Here's a chunk of the affected area, near the base of the trunk. Something chewed it from the inside out -- see the emergence holes?


It was not a very large tree, and the Viking has some experience in treeherding. We managed to get it down, by ourselves, with no damage to ourselves or our house, and before it fell on the neighbour's car (or the neighbour).

Also we managed to get it down without stomping the hellebores (just now starting to bloom), the azaleas, or the sweet box I put in last year too badly. The Viking understands something about treeherding, but he has a bad habit of putting his feet exactly in the middle of ornamental plants, even when there is no reason to do so.

Since I have something of a professional interest in treemunching insects, I have been trying to figure out what ate my tree. The Forest Service silvics manual lists two wood-boring insects that attack sassafras, the sassafras borer (Oberea ruficollis [Fabricius]) and a wood-boring weevil (Apteromechus ferratus). The damage on my tree isn't consistent with the sassafras borer, but I can't find anything else about the weevil other than it's one of the family Curculionidae (snout weevils), along with about 7,000 other species. That doesn't really tell me much.

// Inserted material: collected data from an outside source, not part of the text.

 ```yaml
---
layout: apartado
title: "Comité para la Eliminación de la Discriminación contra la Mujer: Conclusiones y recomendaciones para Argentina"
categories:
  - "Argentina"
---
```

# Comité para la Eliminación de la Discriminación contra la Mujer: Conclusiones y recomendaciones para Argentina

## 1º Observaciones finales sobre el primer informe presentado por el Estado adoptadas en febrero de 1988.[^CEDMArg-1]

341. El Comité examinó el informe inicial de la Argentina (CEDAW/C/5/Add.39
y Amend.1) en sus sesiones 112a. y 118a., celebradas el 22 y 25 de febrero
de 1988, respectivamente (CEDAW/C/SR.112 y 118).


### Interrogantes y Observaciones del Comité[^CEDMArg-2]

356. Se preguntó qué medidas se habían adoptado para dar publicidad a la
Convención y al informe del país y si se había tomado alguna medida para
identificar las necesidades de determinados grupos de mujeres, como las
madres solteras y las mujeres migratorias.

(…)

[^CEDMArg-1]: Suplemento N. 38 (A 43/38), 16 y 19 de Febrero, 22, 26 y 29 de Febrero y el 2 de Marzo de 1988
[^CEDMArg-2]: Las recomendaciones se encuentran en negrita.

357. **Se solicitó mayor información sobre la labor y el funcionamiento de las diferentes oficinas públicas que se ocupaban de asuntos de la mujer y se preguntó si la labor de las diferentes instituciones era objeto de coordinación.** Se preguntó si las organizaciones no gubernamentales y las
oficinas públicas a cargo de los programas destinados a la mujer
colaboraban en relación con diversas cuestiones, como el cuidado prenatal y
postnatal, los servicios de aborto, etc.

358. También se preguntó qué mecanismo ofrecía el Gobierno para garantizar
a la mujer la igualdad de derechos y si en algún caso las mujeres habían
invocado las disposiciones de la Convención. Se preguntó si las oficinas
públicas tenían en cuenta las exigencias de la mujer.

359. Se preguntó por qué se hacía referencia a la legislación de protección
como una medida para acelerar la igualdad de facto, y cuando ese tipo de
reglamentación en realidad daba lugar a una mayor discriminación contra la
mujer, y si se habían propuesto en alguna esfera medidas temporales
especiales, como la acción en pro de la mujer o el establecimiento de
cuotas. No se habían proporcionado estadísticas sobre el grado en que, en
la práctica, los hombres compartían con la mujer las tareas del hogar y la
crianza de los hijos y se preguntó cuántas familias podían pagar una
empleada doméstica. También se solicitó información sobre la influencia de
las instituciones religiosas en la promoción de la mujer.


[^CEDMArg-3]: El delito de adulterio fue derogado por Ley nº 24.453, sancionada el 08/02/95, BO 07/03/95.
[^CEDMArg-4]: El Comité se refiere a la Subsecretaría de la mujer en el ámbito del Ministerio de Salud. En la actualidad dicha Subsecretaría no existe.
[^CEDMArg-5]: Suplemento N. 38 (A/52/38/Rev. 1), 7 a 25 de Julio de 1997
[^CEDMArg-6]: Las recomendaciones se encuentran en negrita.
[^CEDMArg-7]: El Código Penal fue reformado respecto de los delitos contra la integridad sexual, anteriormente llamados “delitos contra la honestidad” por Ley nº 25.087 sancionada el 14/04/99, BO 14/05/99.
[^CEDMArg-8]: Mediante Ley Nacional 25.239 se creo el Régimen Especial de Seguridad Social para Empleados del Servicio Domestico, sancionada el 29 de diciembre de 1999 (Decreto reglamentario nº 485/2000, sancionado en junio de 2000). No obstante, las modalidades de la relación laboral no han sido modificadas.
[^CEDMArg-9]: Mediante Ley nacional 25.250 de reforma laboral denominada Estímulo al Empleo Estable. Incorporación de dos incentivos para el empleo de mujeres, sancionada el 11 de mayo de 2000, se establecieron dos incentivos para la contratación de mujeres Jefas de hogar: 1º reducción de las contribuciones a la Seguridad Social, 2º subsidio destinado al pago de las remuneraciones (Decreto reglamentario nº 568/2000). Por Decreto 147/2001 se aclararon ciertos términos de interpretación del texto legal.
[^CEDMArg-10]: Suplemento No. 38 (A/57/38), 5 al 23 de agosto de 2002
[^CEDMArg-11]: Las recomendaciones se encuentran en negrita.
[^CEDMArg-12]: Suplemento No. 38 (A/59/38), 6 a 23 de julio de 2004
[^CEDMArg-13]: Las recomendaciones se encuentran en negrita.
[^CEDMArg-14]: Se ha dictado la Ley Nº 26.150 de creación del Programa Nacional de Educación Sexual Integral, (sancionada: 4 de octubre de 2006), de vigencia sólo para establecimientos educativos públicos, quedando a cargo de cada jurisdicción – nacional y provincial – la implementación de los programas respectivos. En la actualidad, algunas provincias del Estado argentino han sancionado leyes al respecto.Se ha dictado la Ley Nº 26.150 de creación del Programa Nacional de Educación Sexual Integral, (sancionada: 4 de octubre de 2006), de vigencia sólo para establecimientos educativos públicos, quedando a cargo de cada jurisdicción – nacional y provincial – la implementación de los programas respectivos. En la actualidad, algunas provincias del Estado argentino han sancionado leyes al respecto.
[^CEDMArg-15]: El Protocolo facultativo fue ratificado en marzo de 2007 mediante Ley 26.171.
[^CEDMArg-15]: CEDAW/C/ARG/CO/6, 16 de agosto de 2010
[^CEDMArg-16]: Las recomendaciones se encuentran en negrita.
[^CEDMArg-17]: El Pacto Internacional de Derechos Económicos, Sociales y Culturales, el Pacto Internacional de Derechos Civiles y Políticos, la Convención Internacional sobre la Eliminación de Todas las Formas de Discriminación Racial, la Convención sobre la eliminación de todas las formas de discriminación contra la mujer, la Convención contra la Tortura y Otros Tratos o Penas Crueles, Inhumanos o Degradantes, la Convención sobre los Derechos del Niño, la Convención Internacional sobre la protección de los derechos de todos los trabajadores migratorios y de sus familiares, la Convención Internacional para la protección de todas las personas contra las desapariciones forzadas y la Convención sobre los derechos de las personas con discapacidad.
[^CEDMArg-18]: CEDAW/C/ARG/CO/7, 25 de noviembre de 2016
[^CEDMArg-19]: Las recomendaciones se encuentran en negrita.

There is also a non-native ambrosia beetle (Xyleborus glabratus), which is known to attack sassafras and redbay trees, and spread the fungus which causes Laurel Wilt Disease. However the damage isn't consistent with what I understand of Laurel Wilt damage, and my other sassafras trees are OK (I went looking for similar damage and didn't see it), so I don't think I need to call the state department of agriculture in a panic just yet.

The good news is nothing else in the yard seems to have been chomped, it doesn't seem to be the work of a quarantine pest, and starting about a foot above the section which was damaged and rotted, the tree was sound enough. The Viking is going to cut it down to size to use in his smoker.